Daily Reading for August 11 • Clare, Abbess of Assisi, 1253
Although Francis’ life and writings are a primary source for Franciscan spirituality, it is now widely recognized that Clare of Assisi (1194-1253) was not merely a dependent figure but a significant personality in her own right in the origins of the Franciscan tradition. Inspired by Francis’ preaching, Clare dedicated herself to a gospel life in 1212 and became the first woman member of the Order. She held to the same vision of poverty and gospel living in the face of considerable opposition from Church officials. Some historians have suggested that Clare originally wished her sisters to have an unenclosed lifestyle of service rather alone the lines of the lay movement of Beguines. Whatever the case, Clare was forced to accept the Rule of St Benedict for her sisters but this was mitigated in 1216 by papal permission to observe the same “privilege” of poverty as the friars—that is, freedom from normal monastic possessions, buildings, estates, and complex finances. However her moderate Rule for the Poor Sisters (the Poor Clares) was only finally approved on her deathbed in 1253.

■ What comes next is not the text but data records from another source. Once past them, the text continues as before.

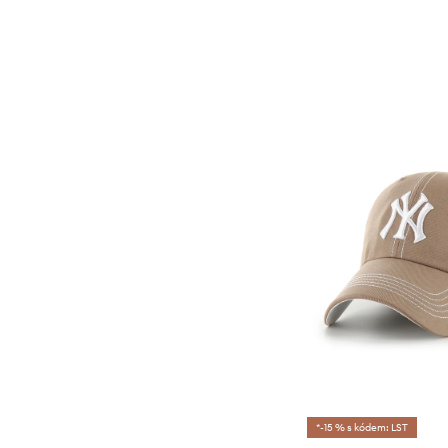
*-15 % s kódem: LST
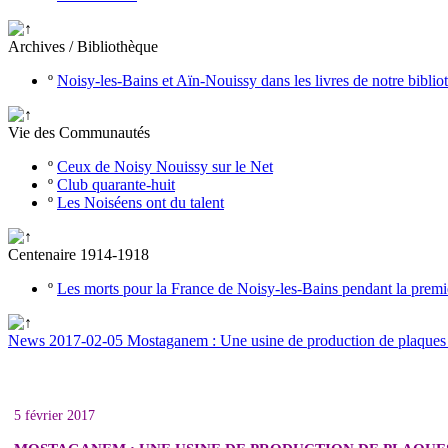
Archives / Bibliothèque
º
Noisy-les-Bains et Aïn-Nouissy dans les livres de notre bibli
Vie des Communautés
º
Ceux de Noisy Nouissy sur le Net
º
Club quarante-huit
º
Les Noiséens ont du talent
Centenaire 1914-1918
º
Les morts pour la France de Noisy-les-Bains pendant la prem
News 2017-02-05 Mostaganem : Une usine de production de plaques m
5 février 2017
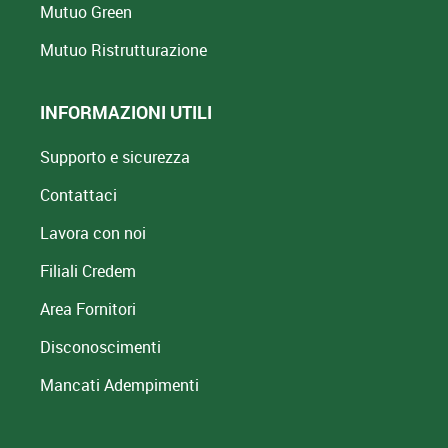
Mutuo Green
Mutuo
Ristrutturazione
INFORMAZIONI UTILI
Supporto e sicurezza
Contattaci
Lavora con noi
Filiali Credem
Area Fornitori
Disconoscimenti
Mancati Adempimenti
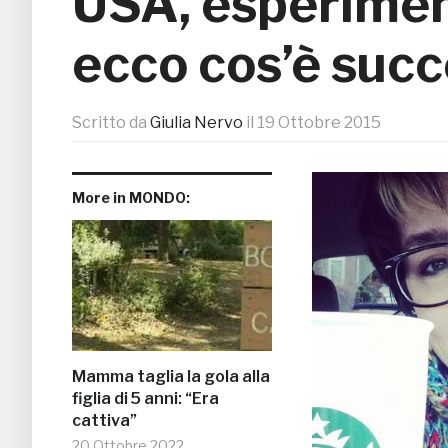
USA, esperimen
ecco cos’è suc
Scritto da
Giulia Nervo
il
19 Ottobre 2015
More in MONDO:
Mamma taglia la gola alla
figlia di 5 anni: “Era
cattiva”
20 Ottobre 2022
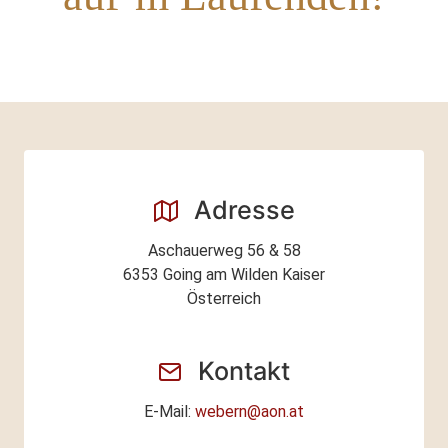
Adresse
Aschauerweg 56 & 58
6353
Going am Wilden Kaiser
Österreich
Kontakt
E-Mail:
webern@aon.at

Although the sisters were dedicated to a life of contemplation, this should not be contrasted with the men’s dedication to preaching in poverty. Enclosure was not the end purpose of Poor Clare life. This was the bond between poverty and contemplation—contemplation in poverty and poverty as itself a form of gospel-centered contemplation. In her famous Letters to Agnes of Prague Clare writes of Christ the Mirror into which the contemplative gazes and there discovers the poverty of Christ and his intense love of the world expressed in the cross. In turn, Clare suggests that the sisters are to be mirrors to those living in the world—mirrors in which people can see the gospel life.
From A Brief History of Spirituality by Philip Sheldrake (Blackwell Publishing, 2007).